Da die Gruppe das Aufhängen von Mänteln an der vorgesehenen Garderobe nicht ernstlich in Betracht zieht, ist kaum zu vermeiden, dass grellfarbige Kunstpelze, aber auch lustige selbstgestrickte Mützen (mit Öhrchen) und Schals aus Ländern ohne funktionierende Zivilgesellschaft von der Stuhllehne rutschen, worauf der Stuhl vor der herzlichen Wucht der Begrüßungszeremonie kapituliert und umfällt.

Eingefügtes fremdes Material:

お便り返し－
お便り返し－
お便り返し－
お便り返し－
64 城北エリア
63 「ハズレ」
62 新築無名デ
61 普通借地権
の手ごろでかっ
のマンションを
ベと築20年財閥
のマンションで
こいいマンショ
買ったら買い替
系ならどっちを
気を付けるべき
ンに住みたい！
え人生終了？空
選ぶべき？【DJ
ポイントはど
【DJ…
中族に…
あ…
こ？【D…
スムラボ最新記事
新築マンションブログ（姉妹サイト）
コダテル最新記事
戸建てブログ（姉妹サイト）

Überflüssig zu erwähnen, dass zu diesem Zeitpunkt noch keine Bestellung abgegeben wurde, weshalb unnötige Zeit verstrichen ist. Obwohl ein eventuell zu erwirtschaftender Umsatz lediglich mit Mineralwasser erzielt, also denkbar gering sein wird, gelingt es den weiblichen Gästen schon vor der eigentlichen Konsumation mühelos, durch hochfrequenzige Lärmerzeugung (Lachen. Quieken. Kichern.) jeden Männerstammtisch um Dezibel zu übertönen.

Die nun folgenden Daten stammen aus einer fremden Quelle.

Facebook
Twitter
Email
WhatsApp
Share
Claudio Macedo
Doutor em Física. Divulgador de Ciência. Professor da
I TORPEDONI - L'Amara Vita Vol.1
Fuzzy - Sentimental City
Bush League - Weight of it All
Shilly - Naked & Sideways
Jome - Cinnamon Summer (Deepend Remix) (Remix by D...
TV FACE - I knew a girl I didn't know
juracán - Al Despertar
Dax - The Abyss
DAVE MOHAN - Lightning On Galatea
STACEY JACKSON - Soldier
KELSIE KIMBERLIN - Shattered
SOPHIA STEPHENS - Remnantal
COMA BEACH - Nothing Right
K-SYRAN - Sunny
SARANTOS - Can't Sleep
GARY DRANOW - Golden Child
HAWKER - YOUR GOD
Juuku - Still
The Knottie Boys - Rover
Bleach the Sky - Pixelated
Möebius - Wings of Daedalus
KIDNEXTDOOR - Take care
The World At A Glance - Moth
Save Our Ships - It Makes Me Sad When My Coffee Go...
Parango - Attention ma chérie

Ist der Lärm an sich schon enorm, kann er allerdings noch gesteigert werden durch das Zuführen auch kleinster Mengen Alkohol. Selbst das Nippen an einem normalen Gläschen Sekt – der traditionelle Aufwärmer – reicht vollständig aus, um die Anwesenden glauben zu machen, die Stimmung habe sich schon früh dem Siedepunkt genähert. Das wäre dann wie Kochen ohne Wasser.

Nüchtern betrachtet könnte es also auf einen Vergleich etwa dergestalt zulaufen: ein fideler Frauenstammtisch auf Mineralwasserbasis – das ist etwa so, als sei der Kölsche Karneval letztlich nur eine Illusion, hervorgebracht durch das Hochwerfen eines einzelnen  Konfetti-Schnipsels.